Top of Data extracts
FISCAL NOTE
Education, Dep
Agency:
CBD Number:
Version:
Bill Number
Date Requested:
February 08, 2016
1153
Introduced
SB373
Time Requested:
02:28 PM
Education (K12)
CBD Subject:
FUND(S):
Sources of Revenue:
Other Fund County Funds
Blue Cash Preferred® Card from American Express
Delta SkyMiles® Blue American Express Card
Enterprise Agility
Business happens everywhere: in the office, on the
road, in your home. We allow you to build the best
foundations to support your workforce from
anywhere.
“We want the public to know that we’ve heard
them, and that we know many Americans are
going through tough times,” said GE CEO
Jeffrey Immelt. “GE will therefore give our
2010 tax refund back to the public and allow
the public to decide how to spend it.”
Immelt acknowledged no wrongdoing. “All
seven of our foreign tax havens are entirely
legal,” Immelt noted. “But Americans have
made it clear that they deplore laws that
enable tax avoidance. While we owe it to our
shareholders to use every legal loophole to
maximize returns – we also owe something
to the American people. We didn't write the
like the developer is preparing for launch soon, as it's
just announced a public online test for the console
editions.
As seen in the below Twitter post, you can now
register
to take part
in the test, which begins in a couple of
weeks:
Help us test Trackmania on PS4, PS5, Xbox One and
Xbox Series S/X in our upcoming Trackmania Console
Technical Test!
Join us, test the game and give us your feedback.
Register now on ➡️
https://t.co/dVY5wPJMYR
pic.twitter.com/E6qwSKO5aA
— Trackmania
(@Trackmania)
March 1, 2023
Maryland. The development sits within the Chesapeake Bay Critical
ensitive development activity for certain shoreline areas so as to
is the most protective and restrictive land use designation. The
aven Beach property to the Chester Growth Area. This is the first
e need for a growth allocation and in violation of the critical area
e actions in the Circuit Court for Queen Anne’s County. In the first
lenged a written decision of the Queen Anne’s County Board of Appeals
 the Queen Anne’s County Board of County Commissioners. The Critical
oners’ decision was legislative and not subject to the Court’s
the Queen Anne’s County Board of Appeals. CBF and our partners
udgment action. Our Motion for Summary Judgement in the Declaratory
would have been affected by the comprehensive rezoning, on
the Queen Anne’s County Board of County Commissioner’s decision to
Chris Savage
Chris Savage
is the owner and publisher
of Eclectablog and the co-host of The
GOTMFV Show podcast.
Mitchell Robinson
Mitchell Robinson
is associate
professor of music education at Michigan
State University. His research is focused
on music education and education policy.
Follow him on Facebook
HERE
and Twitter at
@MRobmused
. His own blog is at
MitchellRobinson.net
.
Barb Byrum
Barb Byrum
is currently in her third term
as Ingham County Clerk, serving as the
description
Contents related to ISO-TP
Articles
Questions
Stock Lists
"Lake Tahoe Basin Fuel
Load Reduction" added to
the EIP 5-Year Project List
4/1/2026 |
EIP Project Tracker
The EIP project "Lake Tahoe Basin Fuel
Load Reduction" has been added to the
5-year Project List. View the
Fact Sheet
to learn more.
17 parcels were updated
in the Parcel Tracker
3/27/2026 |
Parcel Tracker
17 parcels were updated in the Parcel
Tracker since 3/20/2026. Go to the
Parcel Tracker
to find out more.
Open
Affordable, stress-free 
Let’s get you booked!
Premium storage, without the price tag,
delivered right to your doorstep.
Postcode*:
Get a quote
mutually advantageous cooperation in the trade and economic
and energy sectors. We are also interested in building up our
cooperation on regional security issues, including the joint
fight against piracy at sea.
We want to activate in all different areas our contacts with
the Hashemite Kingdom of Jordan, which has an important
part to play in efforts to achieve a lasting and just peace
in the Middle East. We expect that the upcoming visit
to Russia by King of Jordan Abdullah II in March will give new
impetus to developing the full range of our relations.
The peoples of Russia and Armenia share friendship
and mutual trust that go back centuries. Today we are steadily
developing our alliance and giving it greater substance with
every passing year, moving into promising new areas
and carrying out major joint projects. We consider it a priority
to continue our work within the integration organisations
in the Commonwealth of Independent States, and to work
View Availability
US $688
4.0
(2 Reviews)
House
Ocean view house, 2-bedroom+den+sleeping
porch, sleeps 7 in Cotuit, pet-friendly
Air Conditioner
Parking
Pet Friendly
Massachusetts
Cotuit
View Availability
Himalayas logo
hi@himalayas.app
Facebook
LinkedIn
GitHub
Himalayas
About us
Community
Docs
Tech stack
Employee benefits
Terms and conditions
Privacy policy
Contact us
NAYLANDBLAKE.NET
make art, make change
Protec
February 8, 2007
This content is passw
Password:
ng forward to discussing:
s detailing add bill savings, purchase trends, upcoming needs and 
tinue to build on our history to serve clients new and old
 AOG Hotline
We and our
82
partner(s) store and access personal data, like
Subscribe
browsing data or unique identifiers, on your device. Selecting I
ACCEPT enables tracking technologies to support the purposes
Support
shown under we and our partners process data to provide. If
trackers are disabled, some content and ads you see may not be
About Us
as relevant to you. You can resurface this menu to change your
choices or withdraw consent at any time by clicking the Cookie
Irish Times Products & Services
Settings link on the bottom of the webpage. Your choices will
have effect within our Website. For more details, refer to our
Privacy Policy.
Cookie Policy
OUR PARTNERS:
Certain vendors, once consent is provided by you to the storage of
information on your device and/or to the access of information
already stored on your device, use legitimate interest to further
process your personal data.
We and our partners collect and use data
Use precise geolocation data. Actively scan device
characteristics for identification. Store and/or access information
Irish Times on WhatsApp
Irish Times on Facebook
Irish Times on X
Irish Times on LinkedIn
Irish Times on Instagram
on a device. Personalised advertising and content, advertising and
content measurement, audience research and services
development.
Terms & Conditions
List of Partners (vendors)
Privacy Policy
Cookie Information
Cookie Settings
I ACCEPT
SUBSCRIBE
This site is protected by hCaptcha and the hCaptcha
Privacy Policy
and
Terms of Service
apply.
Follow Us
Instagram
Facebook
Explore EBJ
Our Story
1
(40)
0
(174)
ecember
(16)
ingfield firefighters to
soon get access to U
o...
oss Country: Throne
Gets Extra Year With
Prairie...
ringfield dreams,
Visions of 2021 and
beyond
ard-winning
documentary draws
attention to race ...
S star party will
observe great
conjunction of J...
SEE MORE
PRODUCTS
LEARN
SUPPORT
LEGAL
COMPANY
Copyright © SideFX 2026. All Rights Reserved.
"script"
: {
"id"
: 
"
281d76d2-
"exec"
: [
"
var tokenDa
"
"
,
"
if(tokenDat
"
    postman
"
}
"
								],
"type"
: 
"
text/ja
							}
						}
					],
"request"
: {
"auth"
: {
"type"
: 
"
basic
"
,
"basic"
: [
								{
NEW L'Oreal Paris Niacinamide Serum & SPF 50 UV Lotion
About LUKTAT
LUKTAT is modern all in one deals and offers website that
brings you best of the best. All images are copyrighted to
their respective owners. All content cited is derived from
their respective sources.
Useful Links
Bottom of Data extracts
* **What you should do**: Make an exact copy of all the entries above.

* **Solution to the exercise**:
FISCAL NOTE
Education, Dep
Agency:
CBD Number:
Version:
Bill Number
Date Requested:
February 08, 2016
1153
Introduced
SB373
Time Requested:
02:28 PM
Education (K12)
CBD Subject:
FUND(S):
Sources of Revenue:
Other Fund County Funds
Blue Cash Preferred® Card from American Express
Delta SkyMiles® Blue American Express Card
Enterprise Agility
Business happens everywhere: in the office, on the
road, in your home. We allow you to build the best
foundations to support your workforce from
anywhere.
“We want the public to know that we’ve heard
them, and that we know many Americans are
going through tough times,” said GE CEO
Jeffrey Immelt. “GE will therefore give our
2010 tax refund back to the public and allow
the public to decide how to spend it.”
Immelt acknowledged no wrongdoing. “All
seven of our foreign tax havens are entirely
legal,” Immelt noted. “But Americans have
made it clear that they deplore laws that
enable tax avoidance. While we owe it to our
shareholders to use every legal loophole to
maximize returns – we also owe something
to the American people. We didn't write the
like the developer is preparing for launch soon, as it's
just announced a public online test for the console
editions.
As seen in the below Twitter post, you can now
register
to take part
in the test, which begins in a couple of
weeks:
Help us test Trackmania on PS4, PS5, Xbox One and
Xbox Series S/X in our upcoming Trackmania Console
Technical Test!
Join us, test the game and give us your feedback.
Register now on ➡️
https://t.co/dVY5wPJMYR
pic.twitter.com/E6qwSKO5aA
— Trackmania
(@Trackmania)
March 1, 2023
Maryland. The development sits within the Chesapeake Bay Critical
ensitive development activity for certain shoreline areas so as to
is the most protective and restrictive land use designation. The
aven Beach property to the Chester Growth Area. This is the first
e need for a growth allocation and in violation of the critical area
e actions in the Circuit Court for Queen Anne’s County. In the first
lenged a written decision of the Queen Anne’s County Board of Appeals
 the Queen Anne’s County Board of County Commissioners. The Critical
oners’ decision was legislative and not subject to the Court’s
the Queen Anne’s County Board of Appeals. CBF and our partners
udgment action. Our Motion for Summary Judgement in the Declaratory
would have been affected by the comprehensive rezoning, on
the Queen Anne’s County Board of County Commissioner’s decision to
Chris Savage
Chris Savage
is the owner and publisher
of Eclectablog and the co-host of The
GOTMFV Show podcast.
Mitchell Robinson
Mitchell Robinson
is associate
professor of music education at Michigan
State University. His research is focused
on music education and education policy.
Follow him on Facebook
HERE
and Twitter at
@MRobmused
. His own blog is at
MitchellRobinson.net
.
Barb Byrum
Barb Byrum
is currently in her third term
as Ingham County Clerk, serving as the
description
Contents related to ISO-TP
Articles
Questions
Stock Lists
"Lake Tahoe Basin Fuel
Load Reduction" added to
the EIP 5-Year Project List
4/1/2026 |
EIP Project Tracker
The EIP project "Lake Tahoe Basin Fuel
Load Reduction" has been added to the
5-year Project List. View the
Fact Sheet
to learn more.
17 parcels were updated
in the Parcel Tracker
3/27/2026 |
Parcel Tracker
17 parcels were updated in the Parcel
Tracker since 3/20/2026. Go to the
Parcel Tracker
to find out more.
Open
Affordable, stress-free 
Let’s get you booked!
Premium storage, without the price tag,
delivered right to your doorstep.
Postcode*:
Get a quote
mutually advantageous cooperation in the trade and economic
and energy sectors. We are also interested in building up our
cooperation on regional security issues, including the joint
fight against piracy at sea.
We want to activate in all different areas our contacts with
the Hashemite Kingdom of Jordan, which has an important
part to play in efforts to achieve a lasting and just peace
in the Middle East. We expect that the upcoming visit
to Russia by King of Jordan Abdullah II in March will give new
impetus to developing the full range of our relations.
The peoples of Russia and Armenia share friendship
and mutual trust that go back centuries. Today we are steadily
developing our alliance and giving it greater substance with
every passing year, moving into promising new areas
and carrying out major joint projects. We consider it a priority
to continue our work within the integration organisations
in the Commonwealth of Independent States, and to work
View Availability
US $688
4.0
(2 Reviews)
House
Ocean view house, 2-bedroom+den+sleeping
porch, sleeps 7 in Cotuit, pet-friendly
Air Conditioner
Parking
Pet Friendly
Massachusetts
Cotuit
View Availability
Himalayas logo
hi@himalayas.app
Facebook
LinkedIn
GitHub
Himalayas
About us
Community
Docs
Tech stack
Employee benefits
Terms and conditions
Privacy policy
Contact us
NAYLANDBLAKE.NET
make art, make change
Protec
February 8, 2007
This content is passw
Password:
ng forward to discussing:
s detailing add bill savings, purchase trends, upcoming needs and 
tinue to build on our history to serve clients new and old
 AOG Hotline
We and our
82
partner(s) store and access personal data, like
Subscribe
browsing data or unique identifiers, on your device. Selecting I
ACCEPT enables tracking technologies to support the purposes
Support
shown under we and our partners process data to provide. If
trackers are disabled, some content and ads you see may not be
About Us
as relevant to you. You can resurface this menu to change your
choices or withdraw consent at any time by clicking the Cookie
Irish Times Products & Services
Settings link on the bottom of the webpage. Your choices will
have effect within our Website. For more details, refer to our
Privacy Policy.
Cookie Policy
OUR PARTNERS:
Certain vendors, once consent is provided by you to the storage of
information on your device and/or to the access of information
already stored on your device, use legitimate interest to further
process your personal data.
We and our partners collect and use data
Use precise geolocation data. Actively scan device
characteristics for identification. Store and/or access information
Irish Times on WhatsApp
Irish Times on Facebook
Irish Times on X
Irish Times on LinkedIn
Irish Times on Instagram
on a device. Personalised advertising and content, advertising and
content measurement, audience research and services
development.
Terms & Conditions
List of Partners (vendors)
Privacy Policy
Cookie Information
Cookie Settings
I ACCEPT
SUBSCRIBE
This site is protected by hCaptcha and the hCaptcha
Privacy Policy
and
Terms of Service
apply.
Follow Us
Instagram
Facebook
Explore EBJ
Our Story
1
(40)
0
(174)
ecember
(16)
ingfield firefighters to
soon get access to U
o...
oss Country: Throne
Gets Extra Year With
Prairie...
ringfield dreams,
Visions of 2021 and
beyond
ard-winning
documentary draws
attention to race ...
S star party will
observe great
conjunction of J...
SEE MORE
PRODUCTS
LEARN
SUPPORT
LEGAL
COMPANY
Copyright © SideFX 2026. All Rights Reserved.
"script"
: {
"id"
: 
"
281d76d2-
"exec"
: [
"
var tokenDa
"
"
,
"
if(tokenDat
"
    postman
"
}
"
								],
"type"
: 
"
text/ja
							}
						}
					],
"request"
: {
"auth"
: {
"type"
: 
"
basic
"
,
"basic"
: [
								{
NEW L'Oreal Paris Niacinamide Serum & SPF 50 UV Lotion
About LUKTAT
LUKTAT is modern all in one deals and offers website that
brings you best of the best. All images are copyrighted to
their respective owners. All content cited is derived from
their respective sources.
Useful Links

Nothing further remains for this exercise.